Of note, the Straits Times reported last week that thousands of people were waiting for hospital beds in South Korea as the disease surges.
Liz Specht, a PhD in biology and the associate director of Science and Technology for the Good Food Institute laid out her concerns in a lengthy Twitter thread on Friday, which you can see here on Twitter, or continue reading below.
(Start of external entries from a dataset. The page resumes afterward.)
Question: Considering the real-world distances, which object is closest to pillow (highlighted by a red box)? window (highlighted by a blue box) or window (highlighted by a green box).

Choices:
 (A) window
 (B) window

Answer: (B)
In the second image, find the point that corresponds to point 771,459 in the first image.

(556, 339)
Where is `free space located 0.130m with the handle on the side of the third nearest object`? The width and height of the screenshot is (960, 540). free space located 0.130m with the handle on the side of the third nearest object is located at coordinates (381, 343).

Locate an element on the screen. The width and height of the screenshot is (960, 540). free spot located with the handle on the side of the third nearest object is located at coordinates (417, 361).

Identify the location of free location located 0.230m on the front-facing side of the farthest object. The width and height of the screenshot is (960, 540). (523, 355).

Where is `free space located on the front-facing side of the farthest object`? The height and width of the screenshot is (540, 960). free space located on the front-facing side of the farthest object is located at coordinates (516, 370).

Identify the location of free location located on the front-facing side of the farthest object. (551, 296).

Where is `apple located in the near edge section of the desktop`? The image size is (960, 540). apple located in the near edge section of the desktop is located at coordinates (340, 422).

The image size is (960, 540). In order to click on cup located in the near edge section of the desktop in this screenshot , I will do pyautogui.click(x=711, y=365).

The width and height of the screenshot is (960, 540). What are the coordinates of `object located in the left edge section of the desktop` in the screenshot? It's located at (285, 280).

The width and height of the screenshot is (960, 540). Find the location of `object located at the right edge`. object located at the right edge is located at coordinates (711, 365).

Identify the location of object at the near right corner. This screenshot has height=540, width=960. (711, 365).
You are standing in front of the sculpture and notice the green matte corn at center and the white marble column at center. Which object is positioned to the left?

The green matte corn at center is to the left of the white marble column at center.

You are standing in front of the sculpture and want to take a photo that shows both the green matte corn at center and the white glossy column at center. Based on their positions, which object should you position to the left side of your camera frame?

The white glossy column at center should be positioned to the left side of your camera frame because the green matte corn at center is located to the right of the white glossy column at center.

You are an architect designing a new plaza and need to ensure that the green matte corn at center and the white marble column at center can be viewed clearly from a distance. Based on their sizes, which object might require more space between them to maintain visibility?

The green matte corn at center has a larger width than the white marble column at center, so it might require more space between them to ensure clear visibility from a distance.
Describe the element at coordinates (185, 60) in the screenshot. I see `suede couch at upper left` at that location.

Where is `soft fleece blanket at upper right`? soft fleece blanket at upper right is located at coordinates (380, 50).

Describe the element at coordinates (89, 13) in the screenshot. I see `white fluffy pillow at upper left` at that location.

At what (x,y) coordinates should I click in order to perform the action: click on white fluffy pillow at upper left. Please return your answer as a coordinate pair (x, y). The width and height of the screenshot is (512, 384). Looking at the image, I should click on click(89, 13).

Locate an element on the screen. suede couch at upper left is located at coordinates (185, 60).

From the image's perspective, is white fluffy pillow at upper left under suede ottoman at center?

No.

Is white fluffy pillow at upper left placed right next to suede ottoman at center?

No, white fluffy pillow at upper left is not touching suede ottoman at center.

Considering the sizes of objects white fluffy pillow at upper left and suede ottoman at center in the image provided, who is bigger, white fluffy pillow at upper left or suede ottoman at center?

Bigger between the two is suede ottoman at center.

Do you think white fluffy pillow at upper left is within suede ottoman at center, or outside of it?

I think most people aren’t aware of the risk of systemic healthcare failure due to #COVID19 because they simply haven’t run the numbers yet. Let’s talk math. 1/n
Let’s conservatively assume that there are 2,000 current cases in the US today, March 6th. This is about 8x the number of confirmed (lab-diagnosed) cases. We know there is substantial under-Dx due to lack of test kits; I’ll address implications later of under-/over-estimate. 2/n
- We can expect that we’ll continue to see a doubling of cases every 6 days (this is a typical doubling time across several epidemiological studies). Here I mean *actual* cases. Confirmed cases may appear to rise faster in the short term due to new test kit rollouts.
- We’re looking at about 1M US cases by the end of April, 2M by ~May 5, 4M by ~May 11, and so on. Exponentials are hard to grasp, but this is how they go.